China's TARS raises record US$120 million in angel round for embodied AI

Its founding team includes former executives and scientists from Huawei, Baidu, and DJI.

by Jiang Yiman

TARS, a Chinese start-up focused on embodied artificial intelligence (AI), has raised US$120 million in angel funding, setting a record for China’s emerging embodied AI sector.

Announced on Tuesday, the round was co-led by Lanchi Ventures and Qiming Venture Partners, with backing from Linear Capital, Hengxu Capital, Hongtai Fund, Lenovo Capital, Xiang He Capital, and Hillhouse Venture Capital.
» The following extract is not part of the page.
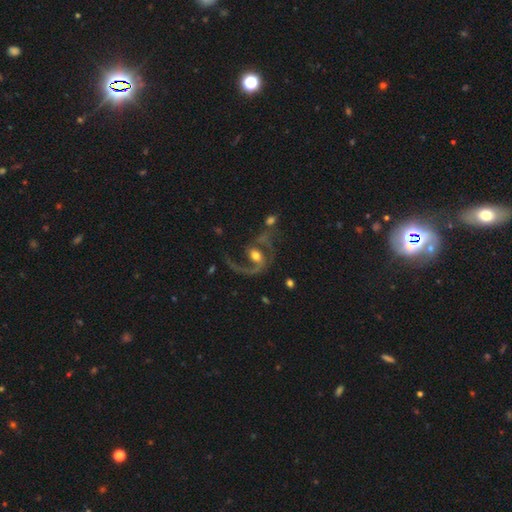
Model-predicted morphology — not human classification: type=featured or disk (85%); edge-on=no (98%); bar=weak (40%, tied with no); spiral arms=yes (94%); winding=loose (50%); arm count=2 (69%); bulge=moderate (66%); merging=none (48%).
The funds will go toward product development, model training, and application expansion.

Founded on February 5, TARS positions itself as a full-stack embodied AI company with capabilities in foundation models, hardware R&D, and mass production of integrated AI products.

Its founding team includes former executives and scientists from Huawei, Baidu, and DJI. CEO Chen Yilun was previously chief scientist for intelligent robotics at Tsinghua University’s AI institute, CTO of autonomous driving at Huawei, and machine vision chief engineer at DJI.

Chairman Li Zhenyu, formerly president of Baidu’s Intelligent Driving Group, led the Apollo open platform and autonomous ride-hailing service “Luobo Kuaipao.”

Chief scientist Ding Wenchao, a Fudan University robotics researcher and Huawei “Genius Youth” alum, helped build Huawei’s end-to-end decision networks and Fudan’s first humanoid robot, while chief architect Chen Tongqing headed Huawei’s ADS Navigation Department.

According to Tianyancha, TARS raised its registered capital from 1 million yuan to 1.36 million yuan on March 6. Investors from the latest round are now listed as shareholders.

Embodied AI — which integrates large AI models with robotics — is seen as a key future tech. McKinsey estimates the global market could reach tens of trillions of yuan by 2030.

The sector received a boost this year after “embodied intelligence” appeared for the first time in China’s annual government work report, alongside quantum tech, 6G, and bio-manufacturing.

Still, challenges remain in supply chains, datasets, and scaling real-world use. As the space evolves, only time and market validation will tell who delivers on the promise of embodied AI.